Monitor Mercantil: “PEC 23 inclui esquema de securitização para desviar recursos públicos”, por Maria Lucia Fattorelli
Em meio ao tumulto criado pela discussão acerca de calote dos precatórios e auxílio temporário de apenas R$ 400 aos miseráveis, a inclusão de grave esquema de desvio de recursos na PEC 23 está passando desapercebida.
Desde que identificamos a atuação da chamada “Securitização de Créditos Públicos” durante a auditoria feita pelo Parlamento da Grécia em 2015, passamos a combater as tentativas de legalização desse esquema fraudulento no Brasil.
Trata-se de uma perversa engenharia financeira, mediante a qual grande parte das receitas estatais não chegará aos cofres públicos, pois é desviada durante o seu percurso pela rede bancária, para o pagamento de dívida ilegal gerada por esse esquema, semelhante a um “consignado”.
Essa figura do consignado é proibida para as finanças públicas, tendo em vista que todos os recursos arrecadados devem chegar ao orçamento público, em cada esfera (federal, estadual, distrital e municipal), sendo totalmente absurdo o desvio de recursos antes que estes alcancem os cofres públicos e passem a fazer parte do orçamento.
Adicionalmente, a destinação dos recursos orçamentários deve obedecer à Lei Orçamentária aprovada pelos respectivos poderes legislativos (federal, estaduais, distrital e municipais), sendo vedada a vinculação de receitas de impostos a despesas específicas, como determina o Art. 167, IV, da Constituição Federal, ressalvados apenas os casos previstos no referido dispositivo.
Apesar dessa expressa proibição para vinculação de receitas de impostos, o esquema de Securitização já está funcionando em vários estados e municípios e utiliza “contas vinculadas” para segregar receitas de impostos, que são subtraídas e desviadas para o pagamento dos valores mobiliários (recebíveis, derivativos ou debêntures) emitidos para securitizar créditos públicos.

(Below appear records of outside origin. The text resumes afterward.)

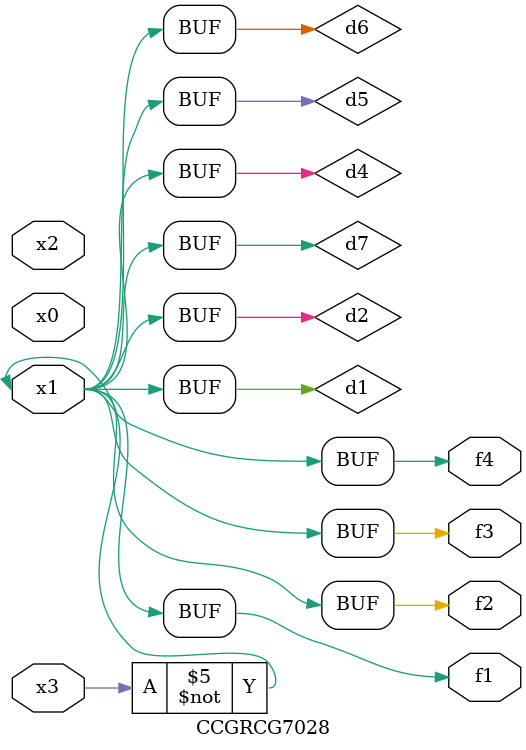
<source format=v>
module CCGRCG7028(
	input x0, x1, x2, x3,
	output f1, f2, f3, f4
);

	wire d1, d2, d3, d4, d5, d6, d7;

	not (d1, x3);
	buf (d2, x1);
	xnor (d3, d1, d2);
	nor (d4, d1);
	buf (d5, d1, d2);
	buf (d6, d4, d5);
	nand (d7, d4);
	assign f1 = d6;
	assign f2 = d7;
	assign f3 = d6;
	assign f4 = d6;
endmodule

</source>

A PEC 23 visa acobertar essas operações que vêm acontecendo de forma ilegal e aplica um verdadeiro golpe à Constituição, modificando dispositivos para autorizar a vinculação de receitas de impostos arrecadados do povo ao esquema fraudulento da denominada securitização. Cabe ressaltar que tal alteração não passou pelo crivo da CCJ (Comissão de Constituição e Justiça e de Cidadania da Câmara dos Deputados), pois foi acrescentada depois, quando a proposta já havia sido analisada pela CCJ e foi modificada pelo relator da Comissão Especial.